Fix: Balance suffering with moments of joy and eventual earned happiness.
Forbidden Love + Other Tropes
Forbidden love combines beautifully with other romance tropes.
Forbidden Love + Enemies to Lovers They’re supposed to hate each other AND they’re forbidden to be together. Double the conflict.
Forbidden Love + Fated Mates Destiny says they’re meant to be. Everything else says they’re forbidden. Delicious contradiction.
Forbidden Love + Secret Relationship Naturally pairs. The forbidden nature necessitates secrecy.
Forbidden Love + Forced Proximity Forced to be near the person they’re forbidden to love. Maximum tension.
Forbidden Love + Slow Burn The forbidden element naturally creates slow burn as they resist.
I use forbidden love + fated mates in my series. They’re destined to be together AND forbidden to be together.
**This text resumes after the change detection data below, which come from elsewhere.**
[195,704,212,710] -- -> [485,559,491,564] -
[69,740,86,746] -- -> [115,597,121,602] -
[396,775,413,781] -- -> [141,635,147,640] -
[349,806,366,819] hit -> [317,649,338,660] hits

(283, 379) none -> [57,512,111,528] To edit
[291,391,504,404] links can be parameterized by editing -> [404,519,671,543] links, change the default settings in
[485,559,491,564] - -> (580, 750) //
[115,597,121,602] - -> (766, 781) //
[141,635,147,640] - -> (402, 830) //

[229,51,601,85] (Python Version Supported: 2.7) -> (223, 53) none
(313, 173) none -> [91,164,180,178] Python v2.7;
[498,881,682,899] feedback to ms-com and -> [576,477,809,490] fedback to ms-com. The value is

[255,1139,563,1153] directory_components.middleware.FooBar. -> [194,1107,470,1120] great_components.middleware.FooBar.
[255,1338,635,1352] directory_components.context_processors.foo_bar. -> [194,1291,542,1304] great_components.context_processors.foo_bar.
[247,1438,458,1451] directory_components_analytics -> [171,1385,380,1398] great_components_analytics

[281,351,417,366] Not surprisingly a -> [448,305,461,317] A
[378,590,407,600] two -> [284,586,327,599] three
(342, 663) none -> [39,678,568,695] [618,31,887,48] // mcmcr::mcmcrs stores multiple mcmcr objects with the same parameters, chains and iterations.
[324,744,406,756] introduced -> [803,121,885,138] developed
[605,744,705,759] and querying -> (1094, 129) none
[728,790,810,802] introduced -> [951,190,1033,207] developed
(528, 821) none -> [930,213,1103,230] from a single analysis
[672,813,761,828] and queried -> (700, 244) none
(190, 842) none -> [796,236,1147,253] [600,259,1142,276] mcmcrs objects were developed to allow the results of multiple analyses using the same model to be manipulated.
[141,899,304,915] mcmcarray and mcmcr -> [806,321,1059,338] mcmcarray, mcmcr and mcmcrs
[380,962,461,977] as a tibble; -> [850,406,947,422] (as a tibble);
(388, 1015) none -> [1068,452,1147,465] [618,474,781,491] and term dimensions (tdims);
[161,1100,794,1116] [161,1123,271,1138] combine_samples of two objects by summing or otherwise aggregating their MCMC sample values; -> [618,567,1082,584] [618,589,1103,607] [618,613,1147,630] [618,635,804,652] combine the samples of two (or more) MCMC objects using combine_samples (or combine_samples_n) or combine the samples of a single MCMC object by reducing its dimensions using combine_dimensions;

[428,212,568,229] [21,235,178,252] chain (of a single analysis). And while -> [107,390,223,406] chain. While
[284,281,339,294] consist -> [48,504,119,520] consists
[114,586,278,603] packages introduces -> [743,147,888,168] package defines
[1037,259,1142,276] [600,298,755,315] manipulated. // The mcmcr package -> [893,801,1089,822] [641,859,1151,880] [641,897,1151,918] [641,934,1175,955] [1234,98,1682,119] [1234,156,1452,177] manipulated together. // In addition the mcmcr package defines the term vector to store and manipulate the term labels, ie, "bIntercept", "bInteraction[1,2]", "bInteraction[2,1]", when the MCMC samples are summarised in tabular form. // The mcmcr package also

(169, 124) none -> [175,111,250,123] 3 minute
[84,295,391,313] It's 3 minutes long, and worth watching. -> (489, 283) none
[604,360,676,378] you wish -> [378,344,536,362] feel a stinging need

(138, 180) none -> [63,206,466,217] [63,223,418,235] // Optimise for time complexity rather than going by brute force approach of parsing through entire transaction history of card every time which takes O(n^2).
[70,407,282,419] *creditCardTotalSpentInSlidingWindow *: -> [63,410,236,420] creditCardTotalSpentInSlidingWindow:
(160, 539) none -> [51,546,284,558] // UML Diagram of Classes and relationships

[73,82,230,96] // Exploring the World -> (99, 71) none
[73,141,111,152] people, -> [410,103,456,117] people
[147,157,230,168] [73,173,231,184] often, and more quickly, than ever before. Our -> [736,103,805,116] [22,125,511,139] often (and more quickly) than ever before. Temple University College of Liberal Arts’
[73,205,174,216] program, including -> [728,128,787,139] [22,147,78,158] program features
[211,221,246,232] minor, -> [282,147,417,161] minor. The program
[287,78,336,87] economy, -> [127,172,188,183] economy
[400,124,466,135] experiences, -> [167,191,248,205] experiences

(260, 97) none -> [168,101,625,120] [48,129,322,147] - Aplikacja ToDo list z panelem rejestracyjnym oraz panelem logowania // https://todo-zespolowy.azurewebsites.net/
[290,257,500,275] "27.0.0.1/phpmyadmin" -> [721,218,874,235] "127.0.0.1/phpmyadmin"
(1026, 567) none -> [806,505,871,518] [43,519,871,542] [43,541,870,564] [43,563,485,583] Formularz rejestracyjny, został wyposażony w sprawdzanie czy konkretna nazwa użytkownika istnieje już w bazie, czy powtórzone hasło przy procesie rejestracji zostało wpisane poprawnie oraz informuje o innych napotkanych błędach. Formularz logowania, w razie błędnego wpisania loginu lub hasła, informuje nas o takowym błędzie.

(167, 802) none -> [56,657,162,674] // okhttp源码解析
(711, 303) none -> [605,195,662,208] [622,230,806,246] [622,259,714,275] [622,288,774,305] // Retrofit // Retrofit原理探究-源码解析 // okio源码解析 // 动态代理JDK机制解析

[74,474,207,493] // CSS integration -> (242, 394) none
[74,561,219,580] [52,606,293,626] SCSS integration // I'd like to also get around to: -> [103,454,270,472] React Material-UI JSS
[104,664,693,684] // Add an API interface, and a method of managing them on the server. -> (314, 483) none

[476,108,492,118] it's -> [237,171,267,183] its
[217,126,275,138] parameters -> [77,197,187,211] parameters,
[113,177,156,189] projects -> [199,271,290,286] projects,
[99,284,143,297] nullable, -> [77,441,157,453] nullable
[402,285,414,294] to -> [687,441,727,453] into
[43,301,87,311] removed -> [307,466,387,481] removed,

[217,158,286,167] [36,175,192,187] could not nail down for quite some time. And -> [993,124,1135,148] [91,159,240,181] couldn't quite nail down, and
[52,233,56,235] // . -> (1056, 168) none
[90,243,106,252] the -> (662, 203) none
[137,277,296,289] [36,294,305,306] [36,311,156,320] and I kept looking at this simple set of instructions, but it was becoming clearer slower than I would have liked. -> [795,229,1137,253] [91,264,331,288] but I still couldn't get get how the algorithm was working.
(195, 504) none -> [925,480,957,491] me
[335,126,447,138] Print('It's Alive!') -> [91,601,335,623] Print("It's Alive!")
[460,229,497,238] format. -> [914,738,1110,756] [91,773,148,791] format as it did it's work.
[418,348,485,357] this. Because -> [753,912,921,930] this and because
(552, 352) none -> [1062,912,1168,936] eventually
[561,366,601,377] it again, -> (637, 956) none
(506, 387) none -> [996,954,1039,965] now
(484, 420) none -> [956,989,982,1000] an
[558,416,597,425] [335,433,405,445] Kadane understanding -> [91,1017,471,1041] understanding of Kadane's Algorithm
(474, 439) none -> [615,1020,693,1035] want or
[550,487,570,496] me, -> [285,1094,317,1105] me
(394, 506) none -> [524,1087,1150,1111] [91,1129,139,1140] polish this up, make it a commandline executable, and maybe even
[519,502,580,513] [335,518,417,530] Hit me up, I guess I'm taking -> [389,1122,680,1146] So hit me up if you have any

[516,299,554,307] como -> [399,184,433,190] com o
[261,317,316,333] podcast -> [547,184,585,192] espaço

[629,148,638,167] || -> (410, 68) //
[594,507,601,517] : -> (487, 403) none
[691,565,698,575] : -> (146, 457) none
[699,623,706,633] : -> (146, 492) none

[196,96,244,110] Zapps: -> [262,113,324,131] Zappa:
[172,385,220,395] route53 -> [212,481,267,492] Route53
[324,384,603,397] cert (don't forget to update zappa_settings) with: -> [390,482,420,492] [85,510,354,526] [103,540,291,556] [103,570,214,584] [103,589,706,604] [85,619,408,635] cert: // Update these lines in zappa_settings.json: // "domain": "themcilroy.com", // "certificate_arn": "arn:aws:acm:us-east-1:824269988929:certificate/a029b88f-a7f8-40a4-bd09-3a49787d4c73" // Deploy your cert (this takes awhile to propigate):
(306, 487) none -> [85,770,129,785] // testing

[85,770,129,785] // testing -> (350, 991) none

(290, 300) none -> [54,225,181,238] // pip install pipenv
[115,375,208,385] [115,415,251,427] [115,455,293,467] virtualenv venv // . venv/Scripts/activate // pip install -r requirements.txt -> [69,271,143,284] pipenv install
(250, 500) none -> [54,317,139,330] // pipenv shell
The mate bond doesn’t override the prohibition—it makes defying it even harder.
Pacing Your Forbidden Romance
Forbidden love has a natural story arc.
The forbidden love story structure:
Act 1: The Prohibition Established
Introduce characters, establish why they can’t be together, show initial attraction despite prohibition.
Act 2A: Resistance
They resist the attraction. Remind themselves why it’s forbidden. Try to stay apart.
Act 2B: Surrender
Can’t resist anymore. Begin secret relationship or openly defy prohibition.
Act 2C: Complications
Consequences emerge. Secrets threaten to come out. Stakes escalate.
Act 3: Crisis and Resolution
Forced to choose publicly. Overcome or accept consequences. Earn their happy ending.
Each phase should escalate the tension and stakes.
The Emotional Core: Why It’s Worth It
At the heart of every forbidden love story is one question: Is this love worth what it costs?
Your job is to make readers believe the answer is yes.
Show readers:
- How the characters change each other for the better
- Why they’re willing to sacrifice for this relationship
- The moments of joy that make the pain worthwhile
- How they’re stronger together than apart
- Why this specific love is worth defying the world
Example:
“Was it worth it?” he asked quietly. “Losing everything for this?”
She looked at him—really looked. At the person who’d seen her at her worst and loved her anyway. Who’d risked everything just to be with her.
“Yes,” she said without hesitation. “Every time. In every possible world. Yes.”
That’s the emotional core readers need to feel.